Two recent consensus statements on the management of young adults with childhood onset GHD during transition phase state that there are various groups of patients have a high likelihood of permanent GHD after adult height attainment; these include those with severe GHD in childhood with or without two or three additional hormone deficits possibly due to a defined genetic cause, those with severe GHD due to structural HP abnormalities and with CNS tumors, and patients having received high-dose cranial irradiation.

A subgroup of subjects with idiopathic GHD of childhood onset presenting with congenital structural HP abnormalities confirms that GHD patients – defined ‘a priori’ as those with GH response <5 μg/l and with anterior pituitary hypoplasia, pituitary stalk agenesis and posterior pituitary ectopia at the level of the median eminence – are likely candidates for permanent GHD in adult life, while those with less severe MRI features have an uncertain diagnosis or a likelihood of normal GH response after stimulation tests. These findings have important clinical implications in the diagnosis and prognosis of GHD after adult height achievement.

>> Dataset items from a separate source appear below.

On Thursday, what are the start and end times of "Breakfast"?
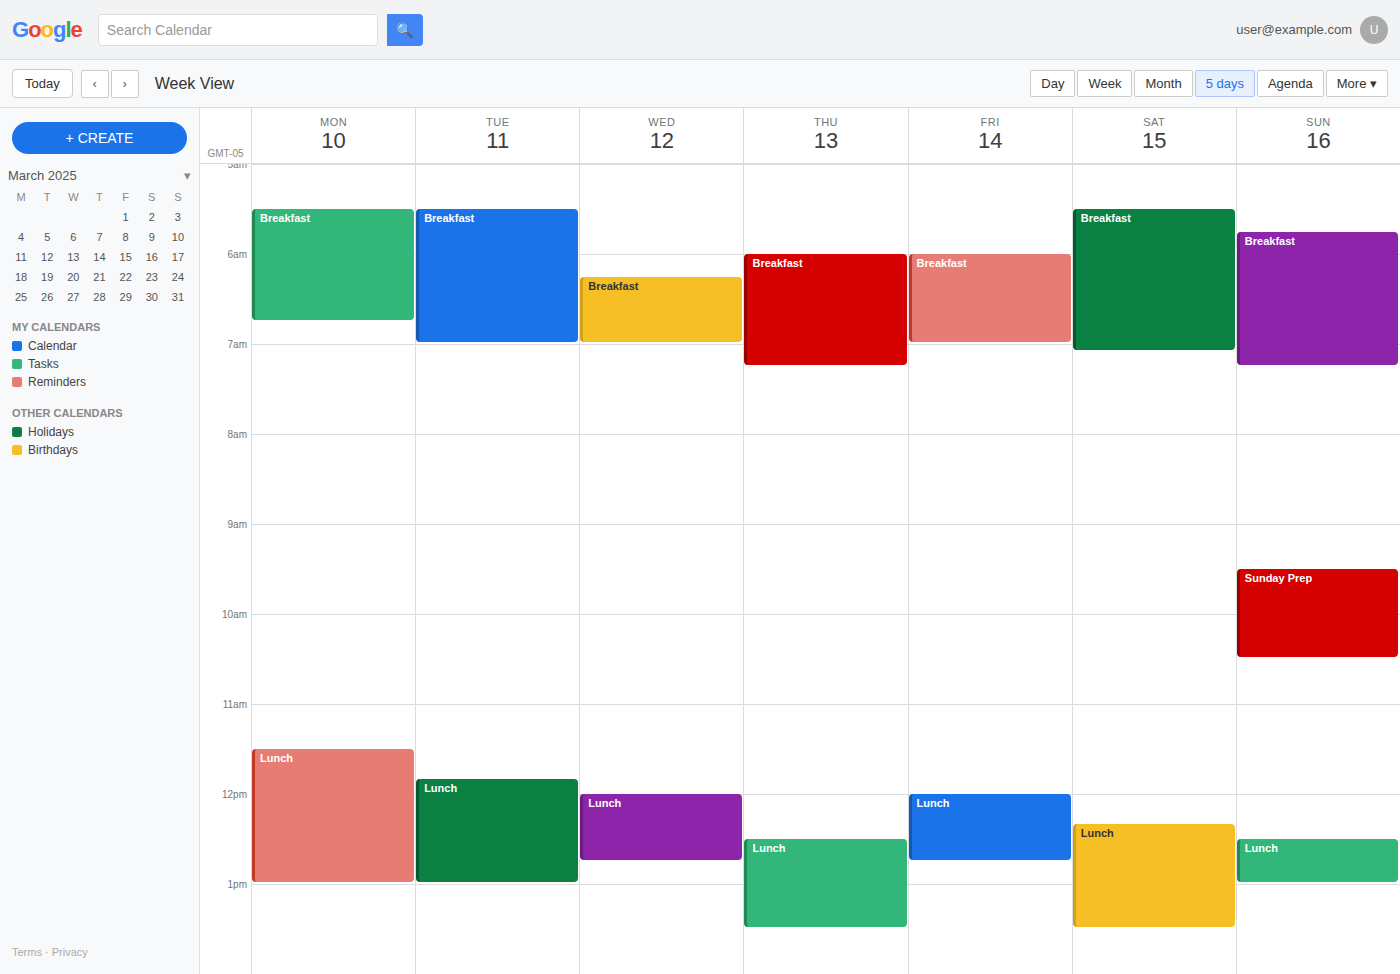
6:00 AM to 7:15 AM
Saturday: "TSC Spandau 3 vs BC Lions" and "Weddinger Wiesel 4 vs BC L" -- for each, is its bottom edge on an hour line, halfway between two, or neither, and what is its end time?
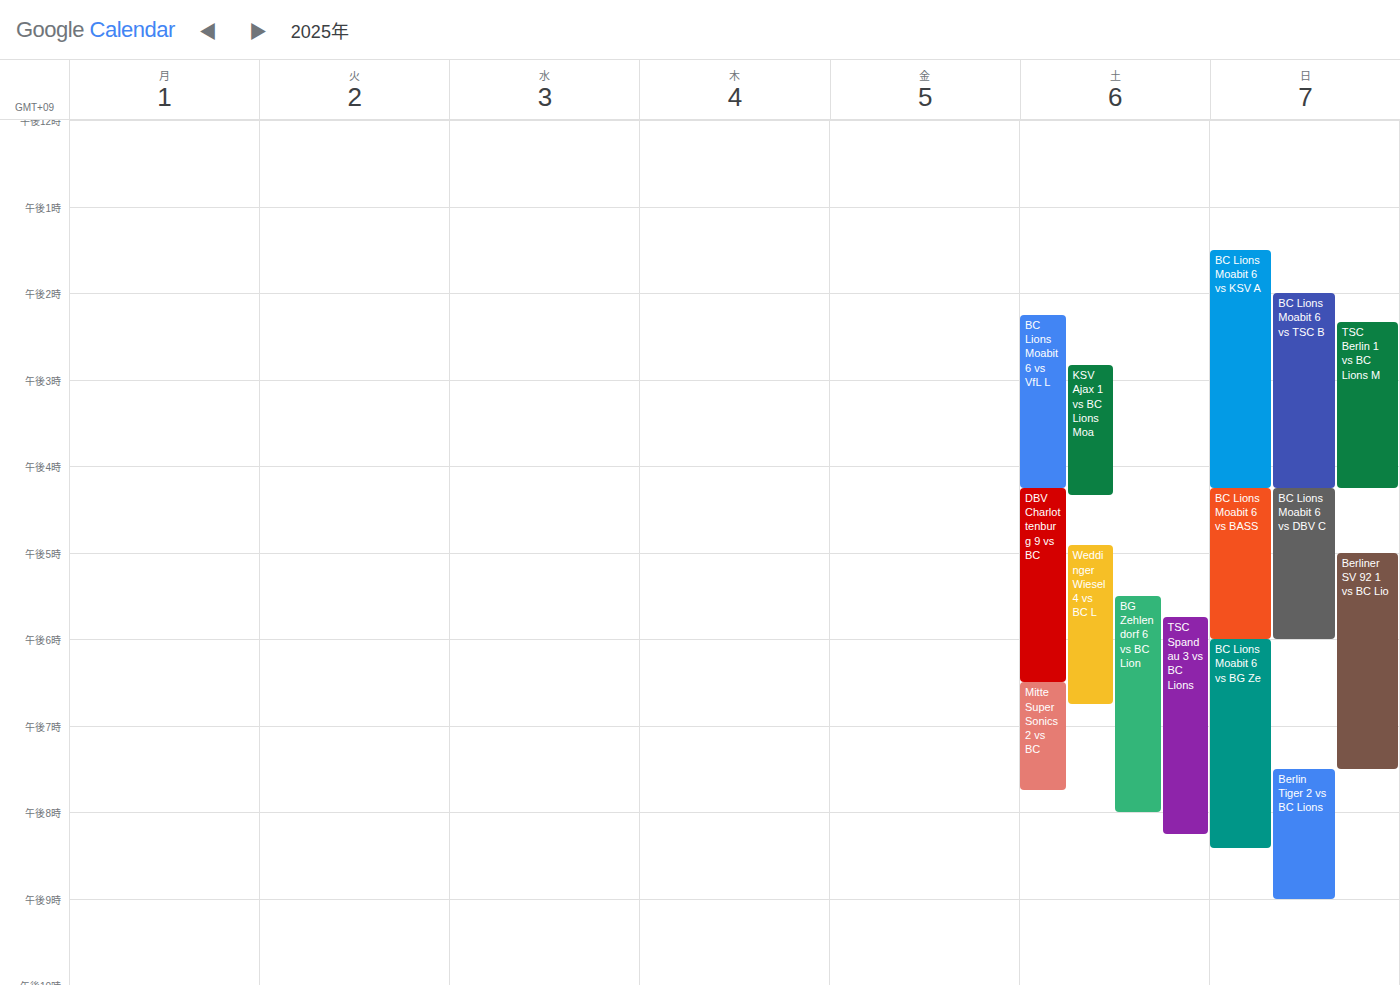
"TSC Spandau 3 vs BC Lions": 20:15, neither: a quarter of the way from the 20:00 line to the 21:00 line. "Weddinger Wiesel 4 vs BC L": 18:45, neither: three quarters of the way from the 18:00 line to the 19:00 line.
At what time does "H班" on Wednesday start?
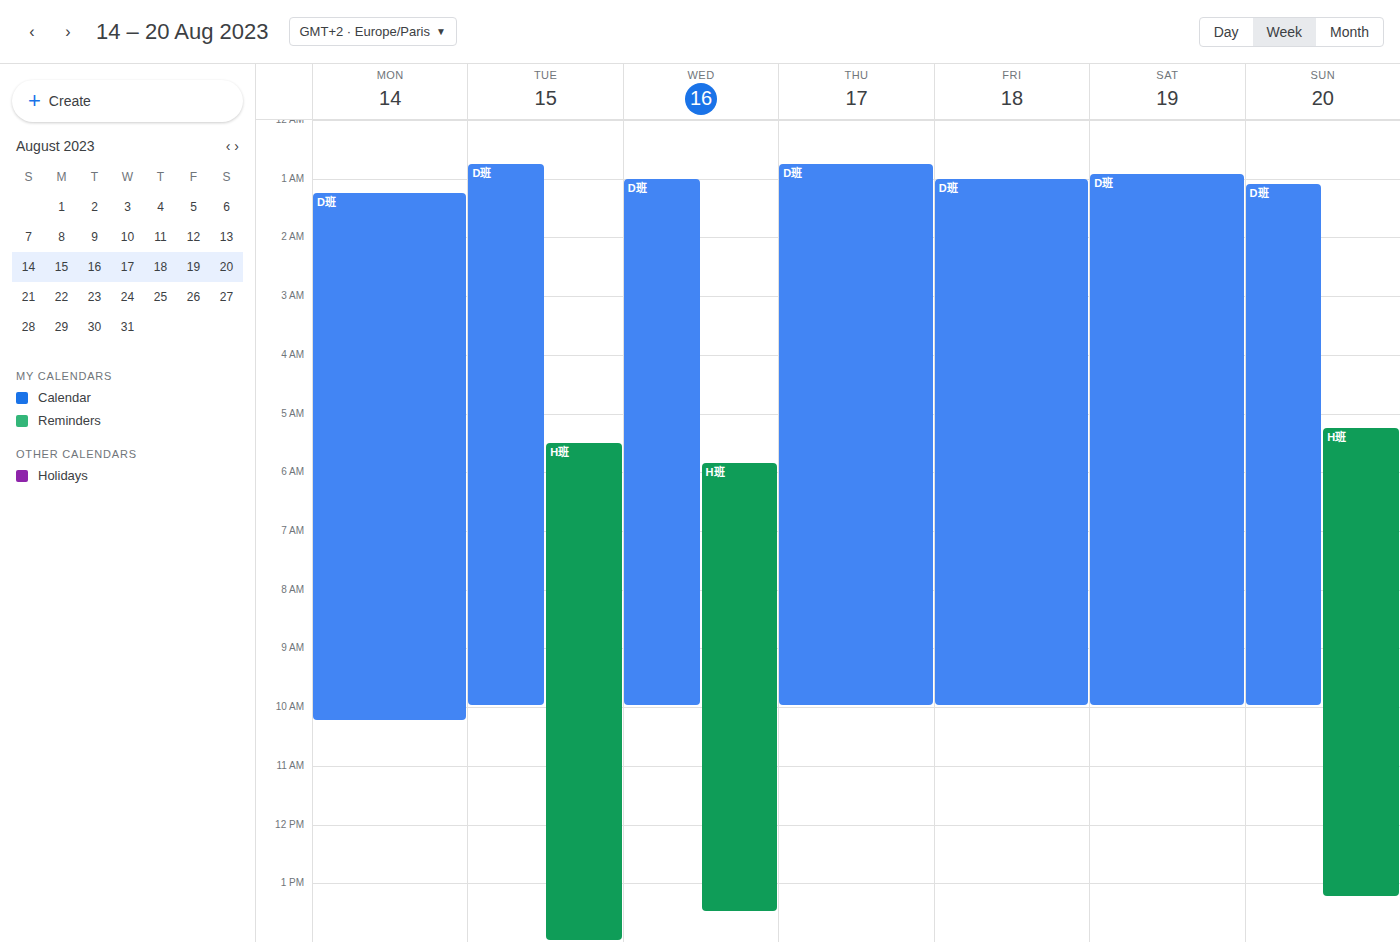
5:50 AM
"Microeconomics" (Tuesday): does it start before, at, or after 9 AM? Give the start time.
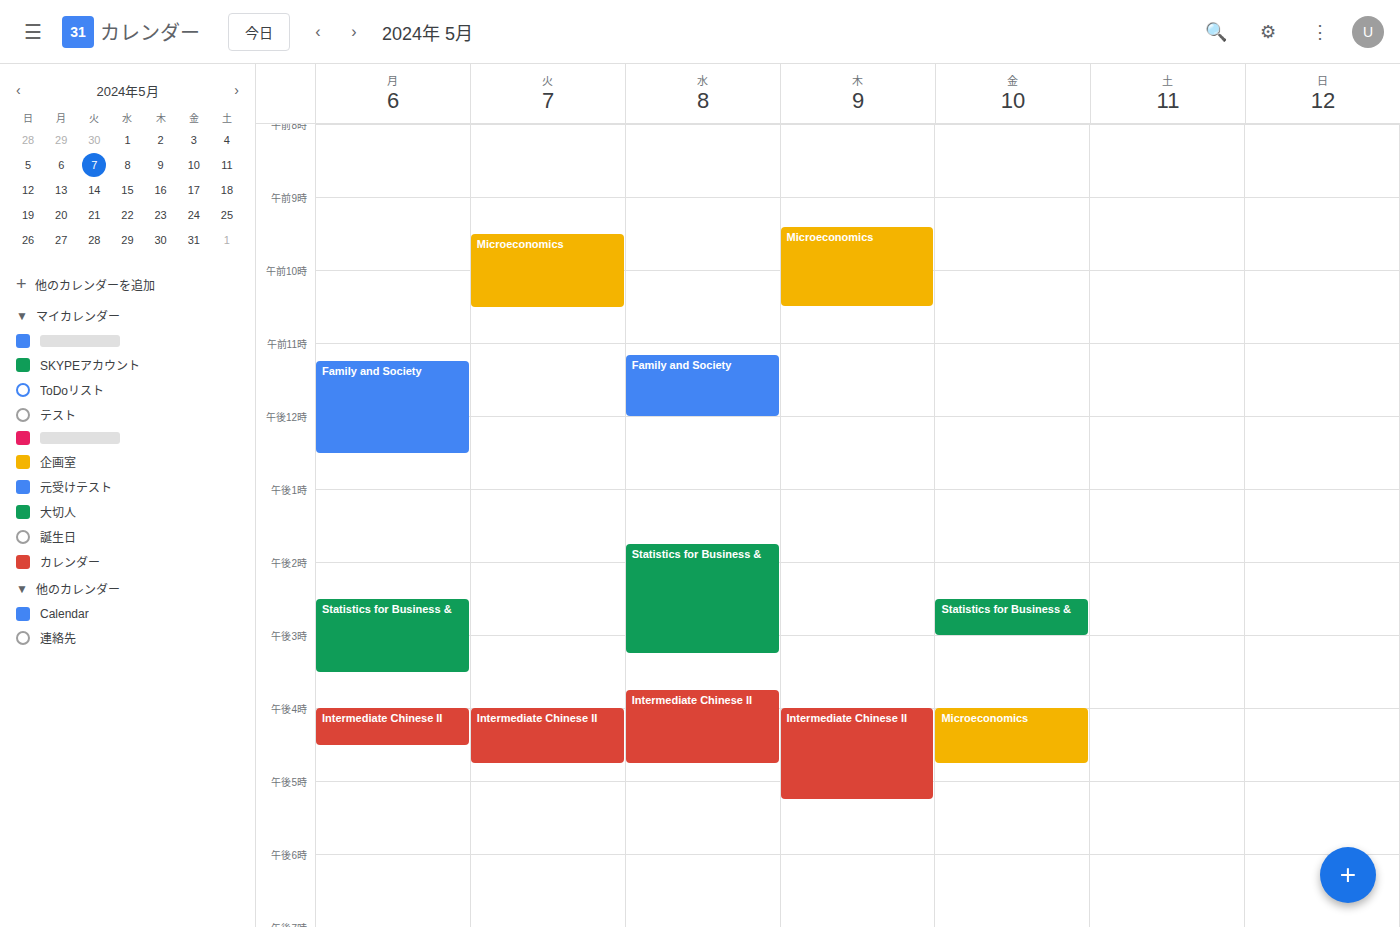
9:30 AM -- after 9 AM, 30 minutes below the 9 AM line.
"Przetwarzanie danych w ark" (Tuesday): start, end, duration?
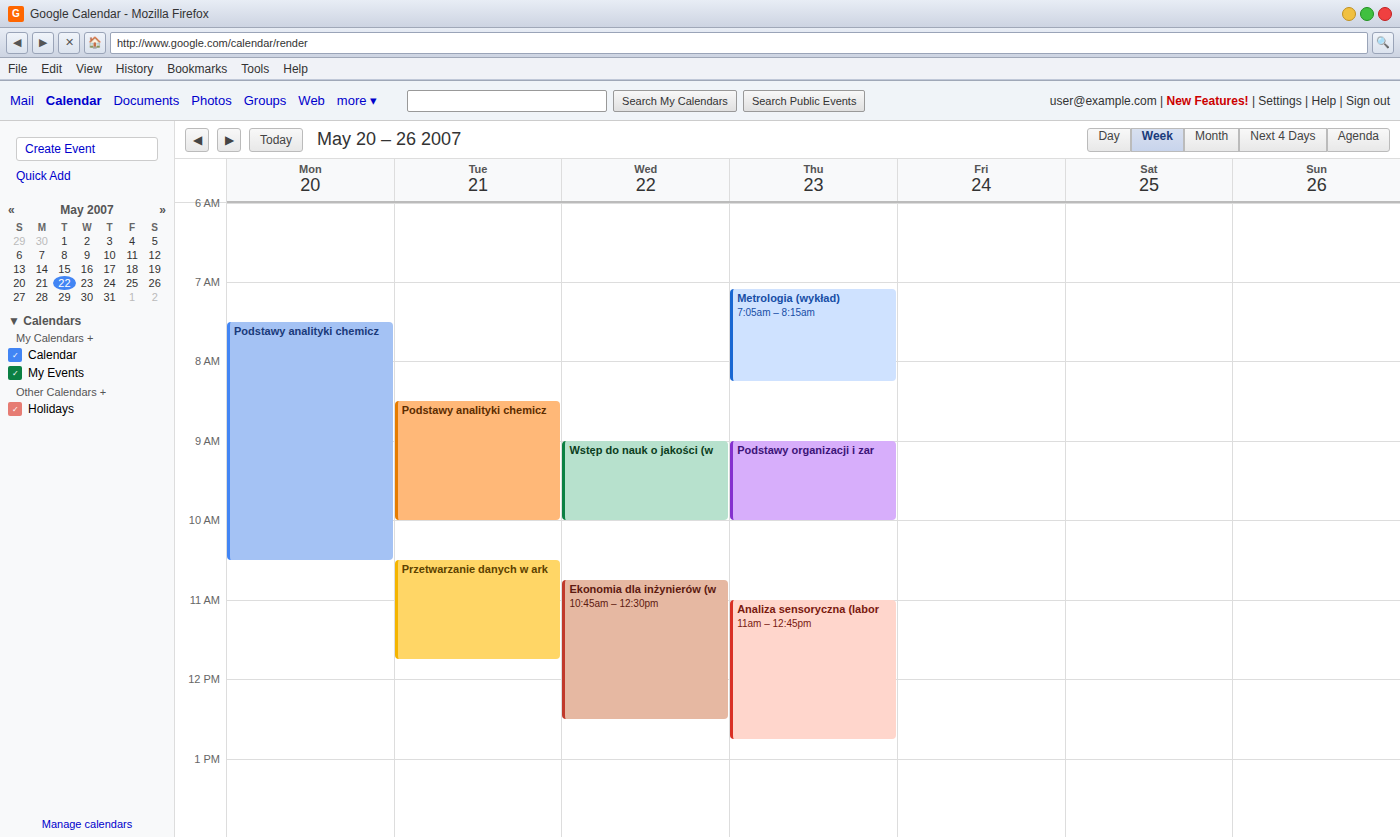
10:30 AM to 11:45 AM, 1 hour 15 minutes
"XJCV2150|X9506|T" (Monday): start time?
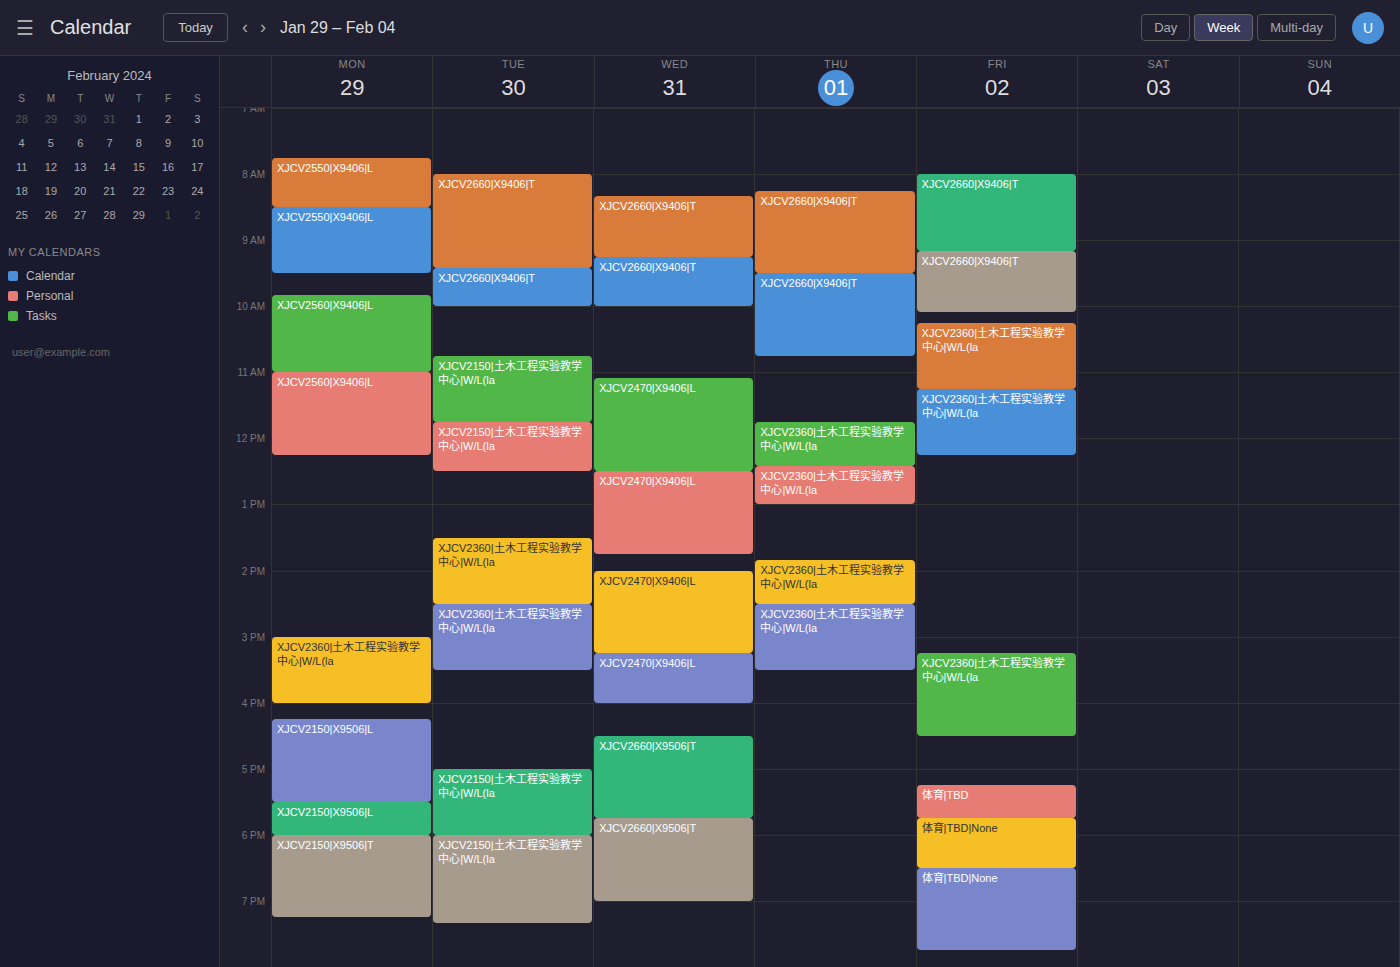
18:00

The comparison between a cohort of subjects with a high likelihood of permanent GHD and a control group showed that the lowest values observed in normal subjects of peak GH after insulin tolerance test (ITT) of 6.1 μg/l and IGF1 of −1.7 SDS could identify GHD subjects with a sensitivity of 96 and 77% respectively and a specificity of 100% for both groups. Another recent study that compared two groups of subjects with high and low likelihood of permanent GHD confirmed that a peak GH response after insulin tolerance test of less than 5.62 μg/l can distinguish between the two groups, correctly classifying 87.34% of subjects (with sensitivity of 77.42% and specificity of 93.75%). Indeed, IGF1 measurement is a useful marker of the degree of GHD, ensuring an accurate classification of patients with severe GHD for cut-off levels of ≤ −2.8 SDS (40). Pituitary function should be periodically assessed in subjects with pituitary stalk agenesis and IGHD or CPHD, as they may develop additional pituitary hormone deficiencies and deterioration of metabolic parameters. In our recent study, ACTH deficiency characterized a subset of patients with idiopathic GHD and pituitary stalk abnormalities, revealing that several of them had undiagnosed subclinical ACTH deficiency.